*** Data

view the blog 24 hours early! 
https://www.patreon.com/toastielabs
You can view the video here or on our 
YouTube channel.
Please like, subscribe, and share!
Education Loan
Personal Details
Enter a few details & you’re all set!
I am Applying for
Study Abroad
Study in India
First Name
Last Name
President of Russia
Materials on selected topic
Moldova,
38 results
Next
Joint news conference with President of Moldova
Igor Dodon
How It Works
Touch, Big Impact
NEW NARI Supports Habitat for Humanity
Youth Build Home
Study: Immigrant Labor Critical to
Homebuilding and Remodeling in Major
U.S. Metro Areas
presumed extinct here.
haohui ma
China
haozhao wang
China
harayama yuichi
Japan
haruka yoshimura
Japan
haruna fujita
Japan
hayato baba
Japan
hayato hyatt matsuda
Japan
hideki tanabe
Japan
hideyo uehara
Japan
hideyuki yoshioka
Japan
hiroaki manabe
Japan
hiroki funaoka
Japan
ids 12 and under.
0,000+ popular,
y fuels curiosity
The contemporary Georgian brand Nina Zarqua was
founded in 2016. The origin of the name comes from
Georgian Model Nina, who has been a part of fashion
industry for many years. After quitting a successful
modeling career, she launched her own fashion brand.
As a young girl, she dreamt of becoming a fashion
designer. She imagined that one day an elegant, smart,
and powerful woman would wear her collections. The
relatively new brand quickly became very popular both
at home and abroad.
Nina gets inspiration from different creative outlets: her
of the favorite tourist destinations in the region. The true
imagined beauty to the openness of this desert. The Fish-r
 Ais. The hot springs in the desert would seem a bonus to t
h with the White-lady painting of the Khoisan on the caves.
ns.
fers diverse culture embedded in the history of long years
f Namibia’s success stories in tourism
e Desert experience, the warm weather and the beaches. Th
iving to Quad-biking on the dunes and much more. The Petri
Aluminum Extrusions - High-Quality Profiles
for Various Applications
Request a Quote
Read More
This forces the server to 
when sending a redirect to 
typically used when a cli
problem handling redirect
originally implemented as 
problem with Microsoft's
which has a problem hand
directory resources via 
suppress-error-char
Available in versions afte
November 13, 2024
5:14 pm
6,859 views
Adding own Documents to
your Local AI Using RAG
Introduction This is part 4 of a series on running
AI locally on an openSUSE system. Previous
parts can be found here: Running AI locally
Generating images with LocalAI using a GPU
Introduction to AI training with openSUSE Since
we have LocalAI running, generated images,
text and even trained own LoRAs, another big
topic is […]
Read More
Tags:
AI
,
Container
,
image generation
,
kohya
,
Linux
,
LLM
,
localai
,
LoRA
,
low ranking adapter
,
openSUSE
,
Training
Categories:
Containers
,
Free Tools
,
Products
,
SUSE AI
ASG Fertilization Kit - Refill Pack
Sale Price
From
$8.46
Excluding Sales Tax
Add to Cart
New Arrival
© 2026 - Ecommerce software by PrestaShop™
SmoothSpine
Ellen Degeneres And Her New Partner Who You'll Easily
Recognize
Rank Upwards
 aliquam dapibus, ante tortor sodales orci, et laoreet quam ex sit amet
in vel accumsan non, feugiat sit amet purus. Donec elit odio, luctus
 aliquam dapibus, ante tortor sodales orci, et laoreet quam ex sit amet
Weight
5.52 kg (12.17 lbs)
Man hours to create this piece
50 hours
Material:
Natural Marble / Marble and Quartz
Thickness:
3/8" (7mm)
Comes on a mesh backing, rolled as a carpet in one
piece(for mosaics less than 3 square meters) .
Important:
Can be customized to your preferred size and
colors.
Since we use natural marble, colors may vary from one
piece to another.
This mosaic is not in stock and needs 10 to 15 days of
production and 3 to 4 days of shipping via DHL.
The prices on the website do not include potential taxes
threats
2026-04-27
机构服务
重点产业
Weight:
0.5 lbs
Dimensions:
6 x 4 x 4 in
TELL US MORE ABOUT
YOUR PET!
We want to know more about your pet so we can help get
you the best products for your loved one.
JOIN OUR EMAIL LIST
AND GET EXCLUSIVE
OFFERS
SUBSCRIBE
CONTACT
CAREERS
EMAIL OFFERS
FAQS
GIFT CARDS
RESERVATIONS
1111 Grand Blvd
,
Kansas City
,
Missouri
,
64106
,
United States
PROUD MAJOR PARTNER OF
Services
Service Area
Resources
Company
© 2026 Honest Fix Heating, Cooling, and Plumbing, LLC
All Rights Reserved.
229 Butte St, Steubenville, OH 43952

******

Request> For the material above, reproduce exactly the lines from the line with "The contemporary Georgian" to the line with "Request a Quote", inclusive, and exclude all others.

Output for this task>
The contemporary Georgian brand Nina Zarqua was
founded in 2016. The origin of the name comes from
Georgian Model Nina, who has been a part of fashion
industry for many years. After quitting a successful
modeling career, she launched her own fashion brand.
As a young girl, she dreamt of becoming a fashion
designer. She imagined that one day an elegant, smart,
and powerful woman would wear her collections. The
relatively new brand quickly became very popular both
at home and abroad.
Nina gets inspiration from different creative outlets: her
of the favorite tourist destinations in the region. The true
imagined beauty to the openness of this desert. The Fish-r
 Ais. The hot springs in the desert would seem a bonus to t
h with the White-lady painting of the Khoisan on the caves.
ns.
fers diverse culture embedded in the history of long years
f Namibia’s success stories in tourism
e Desert experience, the warm weather and the beaches. Th
iving to Quad-biking on the dunes and much more. The Petri
Aluminum Extrusions - High-Quality Profiles
for Various Applications
Request a Quote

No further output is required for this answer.